July 3, 2007
Gravitational Vortex Power Plant

In a fairly radical departure from the principles that normally govern hydroelectric power generation, Austrian engineer Franz Zotlöterer has constructed a low-head power plant that makes use of the kinetic energy inherent in an artificially induced vortex. The water's vortex energy is collected by a slow moving, large-surface water wheel, making the power station transparent to fish - there are no large pressure differences built up, as happens in normal turbines.

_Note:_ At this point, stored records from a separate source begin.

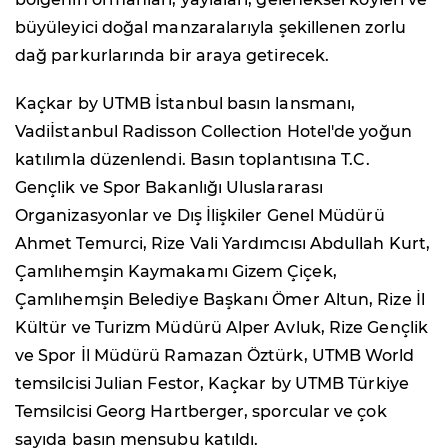
büyüleyici doğal manzaralarıyla şekillenen zorlu
dağ parkurlarında bir araya getirecek.
Kaçkar by UTMB İstanbul basın lansmanı,
Vadiİstanbul Radisson Collection Hotel'de yoğun
katılımla düzenlendi. Basın toplantısına T.C.
Gençlik ve Spor Bakanlığı Uluslararası
Organizasyonlar ve Dış İlişkiler Genel Müdürü
Ahmet Temurci, Rize Vali Yardımcısı Abdullah Kurt,
Çamlıhemşin Kaymakamı Gizem Çiçek,
Çamlıhemşin Belediye Başkanı Ömer Altun, Rize İl
Kültür ve Turizm Müdürü Alper Avluk, Rize Gençlik
ve Spor İl Müdürü Ramazan Öztürk, UTMB World
temsilcisi Julian Festor, Kaçkar by UTMB Türkiye
Temsilcisi Georg Hartberger, sporcular ve çok
sayıda basın mensubu katıldı.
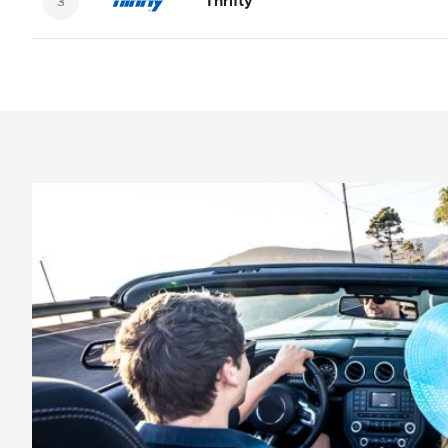
Thrifty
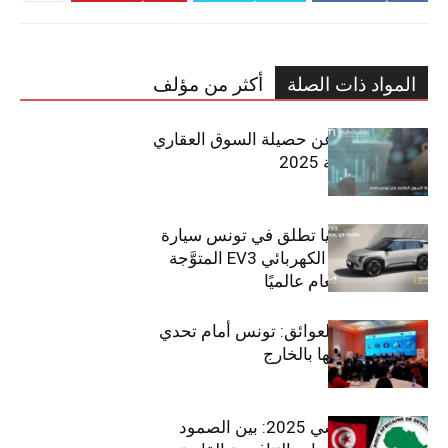
المواد ذات الصلة
أكثر من مؤلف
مبوب تكشف عن حصيلة السوق العقاري
في تونس لسنة 2025
سيتي كارز – كيا تطلق في تونس سيارة
الـدفع الرباعي الكهربائي EV3 المتوَّجة
بلقب سيارة العام عالميًا
بين الطموح والعوائق: تونس أمام تحدي
استعادة كفاءاتها بالخارج
الاقتصاد التونسي 2025: بين الصمود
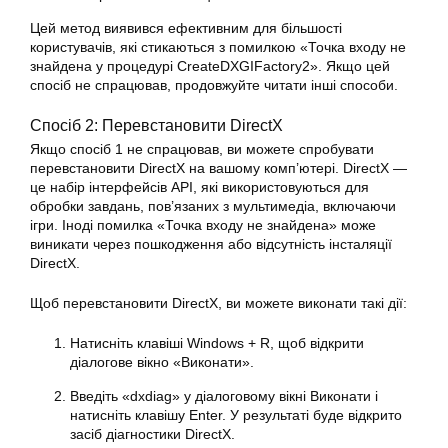
Цей метод виявився ефективним для більшості
користувачів, які стикаються з помилкою «Точка входу не
знайдена у процедурі CreateDXGIFactory2». Якщо цей
спосіб не спрацював, продовжуйте читати інші способи.
Спосіб 2: Перевстановити DirectX
Якщо спосіб 1 не спрацював, ви можете спробувати
перевстановити DirectX на вашому комп’ютері. DirectX —
це набір інтерфейсів API, які використовуються для
обробки завдань, пов’язаних з мультимедіа, включаючи
ігри. Іноді помилка «Точка входу не знайдена» може
виникати через пошкодження або відсутність інсталяції
DirectX.
Щоб перевстановити DirectX, ви можете виконати такі дії:
Натисніть клавіші Windows + R, щоб відкрити
діалогове вікно «Виконати».
Введіть «dxdiag» у діалоговому вікні Виконати і
натисніть клавішу Enter. У результаті буде відкрито
засіб діагностики DirectX.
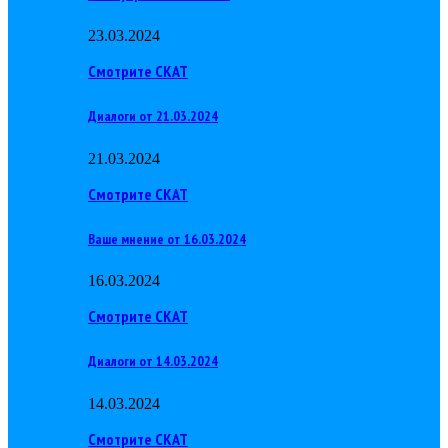
23.03.2024
Смотрите СКАТ
Диалоги от 21.03.2024
21.03.2024
Смотрите СКАТ
Ваше мнение от 16.03.2024
16.03.2024
Смотрите СКАТ
Диалоги от 14.03.2024
14.03.2024
Смотрите СКАТ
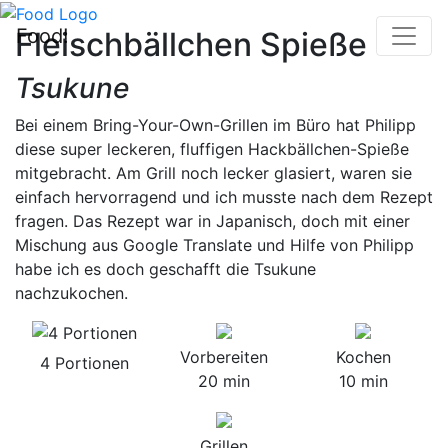
Food!
Fleischbällchen Spieße
Tsukune
Bei einem Bring-Your-Own-Grillen im Büro hat Philipp
diese super leckeren, fluffigen Hackbällchen-Spieße
mitgebracht. Am Grill noch lecker glasiert, waren sie
einfach hervorragend und ich musste nach dem Rezept
fragen. Das Rezept war in Japanisch, doch mit einer
Mischung aus Google Translate und Hilfe von Philipp
habe ich es doch geschafft die Tsukune
nachzukochen.
Vorbereiten
Kochen
4 Portionen
20 min
10 min
Grillen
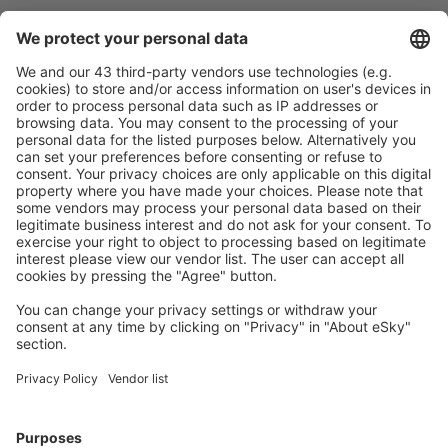
Ricerca rapida e semplice
Offerta su misura per le tue aspettative.
Pianifica in sicurezza
Prenotazione senza pensieri con possibilità di
cancellazione gratuita.
Risparmia di più
Prezzi attraenti e offerte speciali per gli utenti registrati.
L’alloggio che ti piace
Scegli tra oltre 1,3 milioni di strutture: hotel, lodge,
appartamenti e altri.
Gli hotel più ricercati dagli utenti eSky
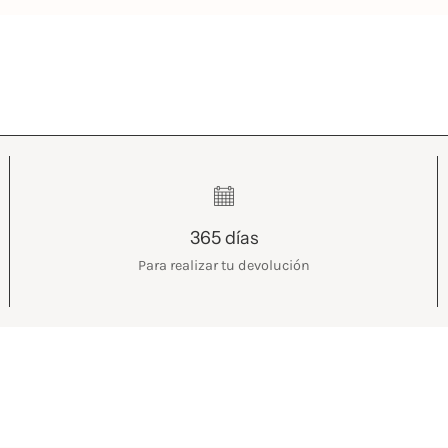
365 días
Para realizar tu devolución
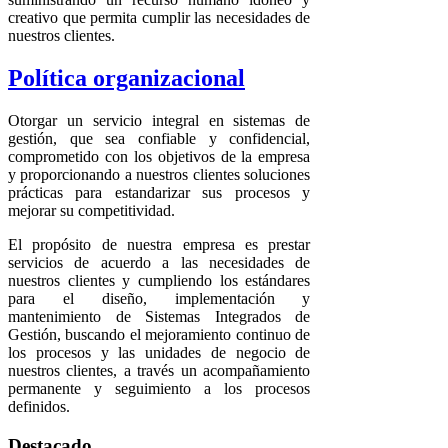
creativo que permita cumplir las necesidades de
nuestros clientes.
Política organizacional
Otorgar un servicio integral en sistemas de
gestión, que sea confiable y confidencial,
comprometido con los objetivos de la empresa
y proporcionando a nuestros clientes soluciones
prácticas para estandarizar sus procesos y
mejorar su competitividad.
El propósito de nuestra empresa es prestar
servicios de acuerdo a las necesidades de
nuestros clientes y cumpliendo los estándares
para el diseño, implementación y
mantenimiento de Sistemas Integrados de
Gestión, buscando el mejoramiento continuo de
los procesos y las unidades de negocio de
nuestros clientes, a través un acompañamiento
permanente y seguimiento a los procesos
definidos.
Destacado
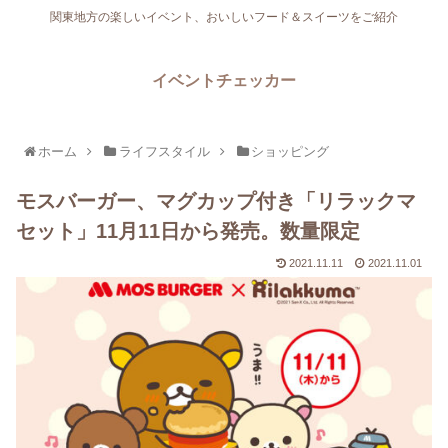
関東地方の楽しいイベント、おいしいフード＆スイーツをご紹介
イベントチェッカー
ホーム
ライフスタイル
ショッピング
モスバーガー、マグカップ付き「リラックマ
セット」11月11日から発売。数量限定
2021.11.11
2021.11.01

The aspect of the power plant reminds a bit of an upside-down snail - through a large, straight inlet the water enters tangentially into a round basin, forming a powerful vortex, which finds its outlet at the center bottom of the shallow basin. The turbine does not work on pressure differential but on the dynamic force of the vortex. Not only does this power plant produce a useful output of electricity, it also aerates the water in a gentle way. Indeed, the inventor was looking for an efficient way to aerate the water of a small stream as he hit upon this smart idea of a plant that not only gives air to the medium but also takes from it some of the kinetic energy that is always inherent in a stream.

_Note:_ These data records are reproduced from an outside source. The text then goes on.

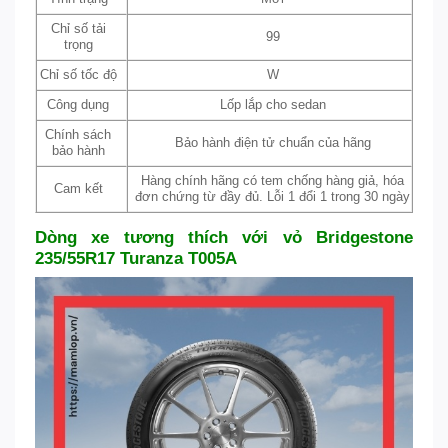
Chỉ số tải
99
trọng
Chỉ số tốc độ
W
Công dụng
Lốp lắp cho sedan
Chính sách
Bảo hành điện tử chuẩn của hãng
bảo hành
Hàng chính hãng có tem chống hàng giả, hóa
Cam kết
đơn chứng từ đầy đủ. Lỗi 1 đổi 1 trong 30 ngày
Dòng xe tương thích với vỏ Bridgestone
235/55R17 Turanza T005A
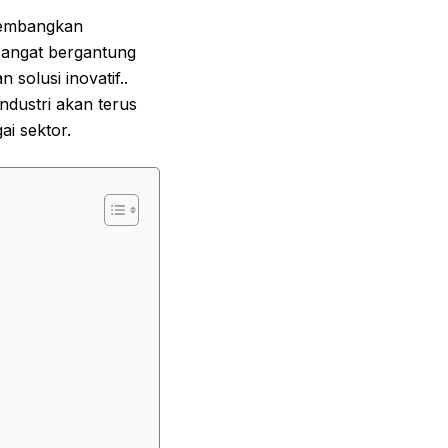
ngembangkan
 sangat bergantung
solusi inovatif..
dustri akan terus
i sektor.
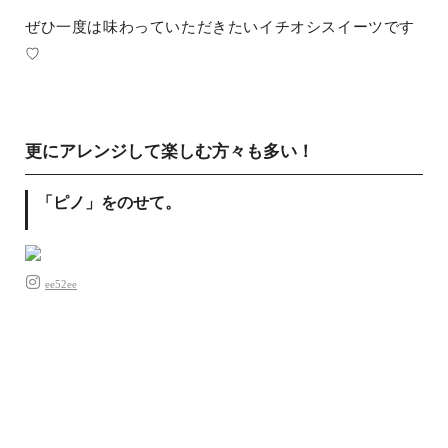
ぜひ一度は味わっていただきたいイチオシスイーツです
♡
更にアレンジして楽しむ方々も多い！
「ピノ」をのせて。
ee52ee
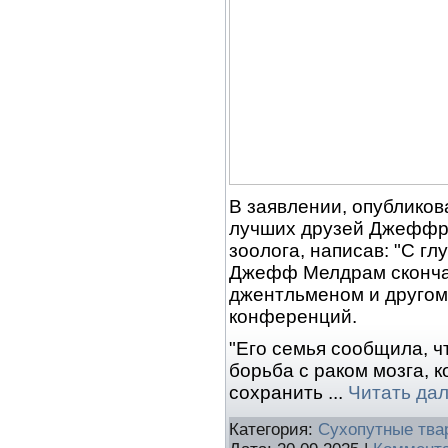
В заявлении, опубликов
лучших друзей Джеффр
зоолога, написав: "С г
Джефф Мелдрам сконча
джентльменом и другом,
конференций.
"Его семья сообщила, ч
борьба с раком мозга, 
сохранить
...
Читать да
Категория:
Сухопутные тва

Of course the use of water vortices has been pioneered by another Austrian - Viktor Schauberger, who was also known as the "water wizard". He floated hard-to transport heavy logs from remote regions of the Austrian forests, not accessible at the time by streets, to where they would be milled and processed. The feat was accomplished by carefully regulating the water's temperature and by inducing a rolling, longitudinal vortex motion in the water.

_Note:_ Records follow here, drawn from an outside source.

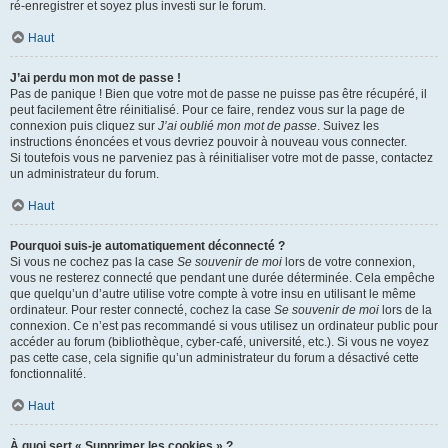
ré-enregistrer et soyez plus investi sur le forum.
Haut
J’ai perdu mon mot de passe !
Pas de panique ! Bien que votre mot de passe ne puisse pas être récupéré, il
peut facilement être réinitialisé. Pour ce faire, rendez vous sur la page de
connexion puis cliquez sur
J’ai oublié mon mot de passe
. Suivez les
instructions énoncées et vous devriez pouvoir à nouveau vous connecter.
Si toutefois vous ne parveniez pas à réinitialiser votre mot de passe, contactez
un administrateur du forum.
Haut
Pourquoi suis-je automatiquement déconnecté ?
Si vous ne cochez pas la case
Se souvenir de moi
lors de votre connexion,
vous ne resterez connecté que pendant une durée déterminée. Cela empêche
que quelqu’un d’autre utilise votre compte à votre insu en utilisant le même
ordinateur. Pour rester connecté, cochez la case
Se souvenir de moi
lors de la
connexion. Ce n’est pas recommandé si vous utilisez un ordinateur public pour
accéder au forum (bibliothèque, cyber-café, université, etc.). Si vous ne voyez
pas cette case, cela signifie qu’un administrateur du forum a désactivé cette
fonctionnalité.
Haut
À quoi sert « Supprimer les cookies » ?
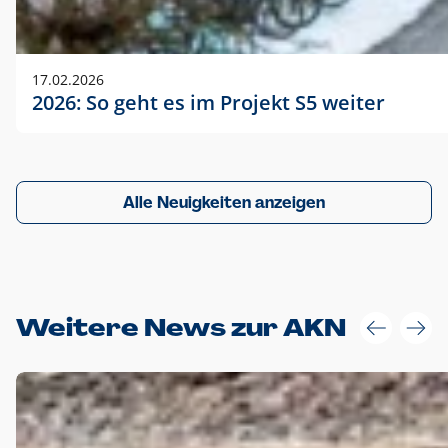
17.02.2026
2026: So geht es im Projekt S5 weiter
Alle Neuigkeiten anzeigen
Weitere News zur AKN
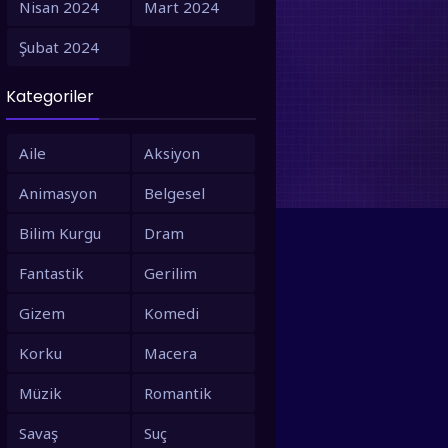
Nisan 2024
Mart 2024
1995
1994
Şubat 2024
1993
1992
Kategoriler
1991
1990
1988
1987
Aile
Aksiyon
1986
1980
Animasyon
Belgesel
1979
1973
Bilim Kurgu
Dram
1971
1967
Fantastik
Gerilim
1966
1963
Gizem
Komedi
1958
1953
Korku
Macera
Müzik
Romantik
Savaş
Suç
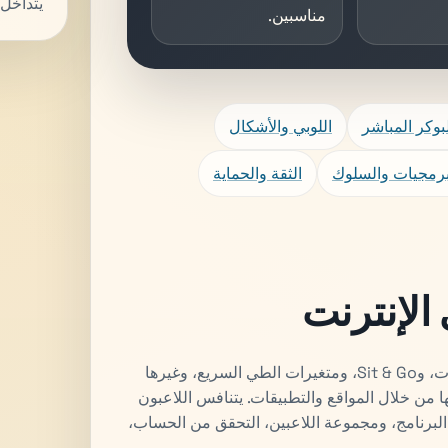
يتداخل
مناسبين.
وكر المباشر
اللوبي والأشكال
برمجيات والسلوك
الثقة والحماية
الإنترنت
يتضمن البوكر عبر الإنترنت الألعاب النقدية، والبطولات، وSit & Go، ومتغيرات الطي السريع، وغيرها
 من خلال المواقع والتطبيقات. يتنافس اللاعبون
برنامج، ومجموعة اللاعبين، التحقق من الحساب،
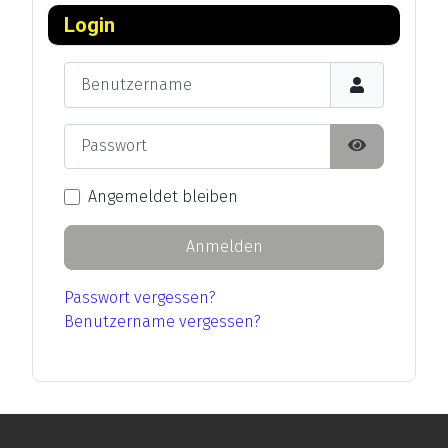
Login
Benutzername
Passwort
Passwort an
Angemeldet bleiben
Anmelden
Passwort vergessen?
Benutzername vergessen?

At one point, Schauberger took out a patent on a turbine he invented, that made use of vortex dynamics. An article about that turbine of Schauberger's which I wrote way back in the 90s can be found here. The turbine wheel was designed in the form of a cone with a cork screw pattern, and it was fast running. Quite different from the turbine of Zotlöterer which is optimized for aerating the water, rather than for production of power.

Still, Zotlöterer's results are quite respectable. The cost of construction for his plant was half that of a conventional hydroelectric installation of similar yield and the environmental impact is positive, instead of negative.